We continue to deal with Ryan's tantrums. Daily. Well, maybe not daily anymore. But often. He just becomes consumed with his way and he lacks the ability, in the moment, to garner enough self-control to communicate clearly what it is that he does want. Hmm. It is so true that God uses our children for our own refinement. How many times do I lose my self-control. Unable to stop myself from over communicating - emotionally manipulating my children, or distancing myself from them. I am seeing just how broken I am. I cannot, in my own strength, become whole. With age and maturity I see more clearly my great dependence on Christ. In His power, I can hold my tongue and keep my emotions in check, in order to clearly and calmly communicate with my children. For them to become healthy adults who can thrive in their adult relationships, they must too realize their own incapacity to be whole without Christ.
It is easy to feel overwhelmed by this task.
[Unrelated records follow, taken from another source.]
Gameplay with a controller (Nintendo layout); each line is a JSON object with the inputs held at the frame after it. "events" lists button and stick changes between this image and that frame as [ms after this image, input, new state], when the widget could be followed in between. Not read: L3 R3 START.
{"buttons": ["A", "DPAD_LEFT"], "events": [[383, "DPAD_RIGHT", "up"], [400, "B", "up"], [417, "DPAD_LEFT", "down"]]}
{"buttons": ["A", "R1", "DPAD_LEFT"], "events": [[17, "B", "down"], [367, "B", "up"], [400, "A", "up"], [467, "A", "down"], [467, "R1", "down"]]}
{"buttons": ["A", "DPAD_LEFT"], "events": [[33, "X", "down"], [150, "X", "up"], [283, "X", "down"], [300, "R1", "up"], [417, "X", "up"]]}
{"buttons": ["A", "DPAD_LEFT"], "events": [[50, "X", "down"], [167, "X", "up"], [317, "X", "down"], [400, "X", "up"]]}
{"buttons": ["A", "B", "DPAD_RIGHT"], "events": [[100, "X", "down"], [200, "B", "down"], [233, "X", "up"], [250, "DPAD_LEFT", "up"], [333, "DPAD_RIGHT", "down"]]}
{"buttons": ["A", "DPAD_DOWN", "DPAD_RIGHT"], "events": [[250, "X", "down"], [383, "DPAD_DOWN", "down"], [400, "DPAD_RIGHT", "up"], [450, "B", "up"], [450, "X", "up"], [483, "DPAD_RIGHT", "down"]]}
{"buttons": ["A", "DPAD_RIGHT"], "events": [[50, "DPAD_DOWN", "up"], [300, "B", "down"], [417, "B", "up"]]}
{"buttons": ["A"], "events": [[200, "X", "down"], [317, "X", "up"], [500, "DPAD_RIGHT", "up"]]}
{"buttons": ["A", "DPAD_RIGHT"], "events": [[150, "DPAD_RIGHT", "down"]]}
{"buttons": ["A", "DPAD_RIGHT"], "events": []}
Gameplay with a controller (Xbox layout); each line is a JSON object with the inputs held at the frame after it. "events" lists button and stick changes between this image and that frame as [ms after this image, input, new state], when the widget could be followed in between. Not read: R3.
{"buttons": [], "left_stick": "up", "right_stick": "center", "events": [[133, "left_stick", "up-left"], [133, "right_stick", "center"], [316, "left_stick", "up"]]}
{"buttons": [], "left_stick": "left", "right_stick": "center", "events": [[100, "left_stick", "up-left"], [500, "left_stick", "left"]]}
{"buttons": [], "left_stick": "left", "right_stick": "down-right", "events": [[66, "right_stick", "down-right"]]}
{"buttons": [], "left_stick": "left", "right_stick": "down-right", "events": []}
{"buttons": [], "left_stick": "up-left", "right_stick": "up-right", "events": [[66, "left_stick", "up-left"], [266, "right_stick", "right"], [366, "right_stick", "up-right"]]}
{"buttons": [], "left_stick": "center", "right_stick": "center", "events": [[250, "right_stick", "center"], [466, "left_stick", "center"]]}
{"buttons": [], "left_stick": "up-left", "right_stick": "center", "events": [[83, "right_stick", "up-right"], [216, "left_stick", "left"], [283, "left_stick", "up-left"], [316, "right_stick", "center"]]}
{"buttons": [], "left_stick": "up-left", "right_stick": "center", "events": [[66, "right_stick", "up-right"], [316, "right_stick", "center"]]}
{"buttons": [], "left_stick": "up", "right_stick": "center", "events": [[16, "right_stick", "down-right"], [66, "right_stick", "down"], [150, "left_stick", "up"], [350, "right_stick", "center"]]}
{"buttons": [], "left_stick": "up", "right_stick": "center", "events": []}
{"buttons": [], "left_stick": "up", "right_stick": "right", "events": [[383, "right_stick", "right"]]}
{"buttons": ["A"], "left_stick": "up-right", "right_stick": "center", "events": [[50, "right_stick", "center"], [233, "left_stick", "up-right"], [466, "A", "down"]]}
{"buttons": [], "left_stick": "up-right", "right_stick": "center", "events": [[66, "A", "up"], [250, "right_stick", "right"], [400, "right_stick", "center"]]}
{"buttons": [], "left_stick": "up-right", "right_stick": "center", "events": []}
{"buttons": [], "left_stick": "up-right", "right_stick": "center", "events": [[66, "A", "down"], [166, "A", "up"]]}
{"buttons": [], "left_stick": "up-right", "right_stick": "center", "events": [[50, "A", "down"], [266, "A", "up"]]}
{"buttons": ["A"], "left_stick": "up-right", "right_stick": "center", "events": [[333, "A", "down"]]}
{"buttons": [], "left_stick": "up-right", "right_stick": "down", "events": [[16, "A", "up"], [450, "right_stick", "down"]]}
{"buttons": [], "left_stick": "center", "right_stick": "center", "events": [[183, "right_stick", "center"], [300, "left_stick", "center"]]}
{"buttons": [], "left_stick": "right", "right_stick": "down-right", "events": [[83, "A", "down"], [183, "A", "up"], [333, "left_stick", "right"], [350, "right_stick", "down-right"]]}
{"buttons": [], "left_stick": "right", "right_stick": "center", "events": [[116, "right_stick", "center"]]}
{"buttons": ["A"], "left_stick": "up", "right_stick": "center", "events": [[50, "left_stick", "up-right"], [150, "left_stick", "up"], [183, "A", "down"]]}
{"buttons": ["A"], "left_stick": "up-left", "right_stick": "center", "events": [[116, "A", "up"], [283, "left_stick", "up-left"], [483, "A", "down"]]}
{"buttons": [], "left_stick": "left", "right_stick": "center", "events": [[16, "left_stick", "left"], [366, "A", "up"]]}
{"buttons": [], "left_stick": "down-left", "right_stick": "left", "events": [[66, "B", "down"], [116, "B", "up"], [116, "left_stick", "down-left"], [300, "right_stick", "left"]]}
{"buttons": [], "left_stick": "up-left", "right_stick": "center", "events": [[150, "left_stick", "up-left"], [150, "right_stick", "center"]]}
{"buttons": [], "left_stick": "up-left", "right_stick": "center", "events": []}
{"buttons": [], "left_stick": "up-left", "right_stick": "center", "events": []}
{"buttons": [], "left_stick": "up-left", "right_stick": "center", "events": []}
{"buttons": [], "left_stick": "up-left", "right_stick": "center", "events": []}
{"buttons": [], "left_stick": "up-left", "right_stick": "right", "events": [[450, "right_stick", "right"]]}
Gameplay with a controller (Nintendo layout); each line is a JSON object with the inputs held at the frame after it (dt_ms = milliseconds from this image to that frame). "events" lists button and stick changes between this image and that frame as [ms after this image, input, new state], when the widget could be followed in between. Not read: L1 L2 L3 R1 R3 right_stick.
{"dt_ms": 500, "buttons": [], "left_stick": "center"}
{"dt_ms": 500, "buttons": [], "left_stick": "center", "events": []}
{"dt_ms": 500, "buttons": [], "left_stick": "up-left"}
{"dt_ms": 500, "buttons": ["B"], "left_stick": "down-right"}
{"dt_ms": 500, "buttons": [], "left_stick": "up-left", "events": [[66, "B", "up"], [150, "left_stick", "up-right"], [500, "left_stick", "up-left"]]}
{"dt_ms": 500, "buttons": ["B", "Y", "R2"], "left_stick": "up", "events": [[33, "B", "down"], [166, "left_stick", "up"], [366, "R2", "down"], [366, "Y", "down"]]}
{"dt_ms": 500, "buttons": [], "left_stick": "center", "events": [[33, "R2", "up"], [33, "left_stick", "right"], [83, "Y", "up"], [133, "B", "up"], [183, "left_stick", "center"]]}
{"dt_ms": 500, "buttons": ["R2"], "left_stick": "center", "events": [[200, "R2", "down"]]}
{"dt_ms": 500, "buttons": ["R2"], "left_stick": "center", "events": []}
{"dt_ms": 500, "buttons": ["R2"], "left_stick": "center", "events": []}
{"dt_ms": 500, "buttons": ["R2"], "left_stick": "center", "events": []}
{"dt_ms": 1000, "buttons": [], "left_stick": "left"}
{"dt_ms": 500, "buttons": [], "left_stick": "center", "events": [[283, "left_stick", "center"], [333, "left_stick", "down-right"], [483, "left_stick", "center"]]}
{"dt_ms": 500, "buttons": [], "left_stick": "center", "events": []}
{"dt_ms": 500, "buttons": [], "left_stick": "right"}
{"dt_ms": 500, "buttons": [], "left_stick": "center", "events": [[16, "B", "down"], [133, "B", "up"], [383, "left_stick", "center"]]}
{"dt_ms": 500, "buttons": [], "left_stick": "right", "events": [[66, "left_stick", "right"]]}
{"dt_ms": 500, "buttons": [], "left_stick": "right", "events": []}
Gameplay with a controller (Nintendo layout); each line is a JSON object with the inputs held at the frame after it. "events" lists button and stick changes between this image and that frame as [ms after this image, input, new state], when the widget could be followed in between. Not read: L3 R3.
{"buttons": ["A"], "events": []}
Pointing our children continually to the Lord. Whew. It is tiring. But it shouldn't be overwhelming. Tiring, yes. Exhausting, yes. But never to the point of undoing us completely. Because then we are surely not operating from a place of residing in trusting our Lord. Then we are trying to do all of the work, instead of trusting in His grace to redeem what we cannot accomplish, and to rescue from sin those who chose Him. We cannot force salvation on our children. So for now I work on how to show them the holy work of our days. The seemingly mundane tasks we repeat each and every day - that these are sacred too.